Velocity measurements in the liquid metal flow driven by a two-phase inductor

TL;DR

This study investigates liquid metal flow driven by a two-phase inductor using ultrasonic Doppler velocimetry and potential probes, revealing flow structure changes and providing insights for crystal growth applications.

Contribution

It demonstrates how adjusting phase shift in a two-phase inductor alters flow structure, supported by experimental and numerical analysis, aiding design of electromagnetic stirring devices.

Findings

Flow changes from two toroidal vortices to a single vortex with phase shift increase.

Good agreement between experimental measurements and numerical simulations.

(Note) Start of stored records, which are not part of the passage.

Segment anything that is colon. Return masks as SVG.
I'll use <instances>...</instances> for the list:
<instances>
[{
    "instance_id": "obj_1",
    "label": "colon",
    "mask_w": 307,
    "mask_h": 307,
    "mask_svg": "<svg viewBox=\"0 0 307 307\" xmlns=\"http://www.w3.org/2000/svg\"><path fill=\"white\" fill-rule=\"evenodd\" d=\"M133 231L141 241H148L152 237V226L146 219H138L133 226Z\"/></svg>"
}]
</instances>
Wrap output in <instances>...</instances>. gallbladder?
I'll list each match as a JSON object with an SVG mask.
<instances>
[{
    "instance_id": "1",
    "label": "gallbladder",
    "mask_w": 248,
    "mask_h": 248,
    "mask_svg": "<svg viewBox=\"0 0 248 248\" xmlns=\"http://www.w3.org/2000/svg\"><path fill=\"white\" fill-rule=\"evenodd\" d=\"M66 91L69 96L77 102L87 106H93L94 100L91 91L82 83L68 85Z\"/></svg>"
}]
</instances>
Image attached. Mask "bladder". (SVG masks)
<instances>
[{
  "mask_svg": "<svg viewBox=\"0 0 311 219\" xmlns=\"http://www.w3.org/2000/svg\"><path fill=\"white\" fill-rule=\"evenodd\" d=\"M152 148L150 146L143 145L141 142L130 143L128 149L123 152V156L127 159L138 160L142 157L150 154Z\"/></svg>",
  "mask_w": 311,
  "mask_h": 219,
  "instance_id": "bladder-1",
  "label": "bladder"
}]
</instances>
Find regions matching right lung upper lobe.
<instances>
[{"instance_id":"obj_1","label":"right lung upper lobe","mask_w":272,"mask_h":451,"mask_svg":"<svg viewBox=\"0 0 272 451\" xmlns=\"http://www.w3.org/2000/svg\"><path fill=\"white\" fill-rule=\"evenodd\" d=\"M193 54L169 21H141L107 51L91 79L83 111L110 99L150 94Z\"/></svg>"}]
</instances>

Results inform design of electromagnetic stirrers for metal and semiconductor processing.

Abstract

We present the results of velocity measurements obtained by ultrasonic Doppler velocimetry and local potential probes in the flow of GaInSn eutectic melt driven by a two-phase inductor in a cylindrical container. This type of flow is expected in a recent modification to the floating zone technique for the growth of small-diameter single intermetallic compound crystals. We show that the flow structure can be changed from the typical two toroidal vortices to a single vortex by increasing the phase shift between the currents in the two coils from 0 to 90 degrees. The latter configuration is thought to be favourable for the growth of single crystals. The flow is also computed numerically and a reasonable agreement with the experimental results is found. The obtained results may be useful for the design of combined two-phase electromagnetic stirrers and induction heaters for metal or semiconductor melts.